Lions seventh-rounder Willie Young a keeper


Terry Foster/ The Detroit News

Allen Park— Chances are, Willie Young is spending most of his free weekend fishing from a dock off the coast of Florida.

He’ll take his catch home, fry it up for his family and relax.

“I love all kinds of fishing, and when I am free, that is what I love to do,” the Lions defensive end said. “I want to find some fishing holes up there in Michigan.”

Off the field, Young is low-key, searching for the perfect fishing spot.

On the field, he’s confident and excitable.

Young throws his hair back into a ponytail and sports a look of indignation. Young, a seventh-round draft pick in 2010 (213th overall), compiled 20.5 career sacks and 45 tackles for loss (second in school history) at North Carolina State.

But at 6-foot-5 and 251 pounds, he’s built more like a basketball player.

“I ain’t no seventh-round pick,” Young said.

And he’s showing that.

This season, the backup defensive end has 10 tackles and two sacks.

“I don’t feel like I am out of place,” Young said. “I’ve always felt I was in place. I just had to adjust to the business side of things, and once I did that, it has been smooth sailing.”

Hungry on the field

Teammate Corey Williams is one of Young’s biggest boosters and role models.

“All this first round, second round, sixth round, that don’t mean nothing,” Williams said. “If you’ve got the heart to get out there, you belong. Look at how many guys were picked in the first round and were busts. Look how many picked in the first round are not even in the league.

“When you are picked low it doesn’t do anything but make you more hungry. You got to go out and grind it out.”

Young grew up in Riviera Beach, Fla., where it was a challenge every day.

“I come from nothing where nothing was given to me,” said Young, adding that his parents were strict. “When I was growing up I was always hungry. I always wanted more and I took nothing for granted.”

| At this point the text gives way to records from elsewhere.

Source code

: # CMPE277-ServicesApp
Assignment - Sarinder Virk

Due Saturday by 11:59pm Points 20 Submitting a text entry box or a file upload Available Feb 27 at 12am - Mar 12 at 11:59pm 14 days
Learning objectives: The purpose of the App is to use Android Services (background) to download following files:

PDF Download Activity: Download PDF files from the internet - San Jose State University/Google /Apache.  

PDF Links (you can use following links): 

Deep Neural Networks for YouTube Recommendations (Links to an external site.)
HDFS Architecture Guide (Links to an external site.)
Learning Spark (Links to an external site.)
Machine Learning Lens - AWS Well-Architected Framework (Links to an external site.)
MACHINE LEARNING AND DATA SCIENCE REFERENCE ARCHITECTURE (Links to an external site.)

That determination is what continues to drive Young today.

And it doesn’t go unnoticed by his teammates.

“The young man’s got a lot of potential,” Williams said. “I don’t think he realizes what type of potential he has. Once he settles down and relaxes and lets the game come to him, he is going to make a lot of money in this league. It is hard to find somebody built like that who can get off the ball and play the run and the pass like that. He is special.”

If nothing else, Young is confident.

He admits he needs to improve on his game but also says: “I have no weaknesses.”

‘He is an exciting player’

As a rookie, Young played in two games, but impressed coaches with his energy and length.

This season, he’s making an impact, providing depth on the rush edge.

“He is a different guy mentally,” defensive end Cliff Avril said. “Once he understood this was a business as well as a game and he got serious, that is when he started to be a whole different guy. It is great to see him being successful.”

Defensive tackle Ndamukong Suh also has been impressed with Young’s maturity and ability.

“He is always productive, and he is always ready when he gets out there,” Suh said. “He is an exciting player and makes plays and it is exciting to see him play as he has come into a huge spotlight.”

But right now, Young is just enjoying life.

“I am riding the wave right now,” he said. “I don’t think it has really hit me that I am in the league now.”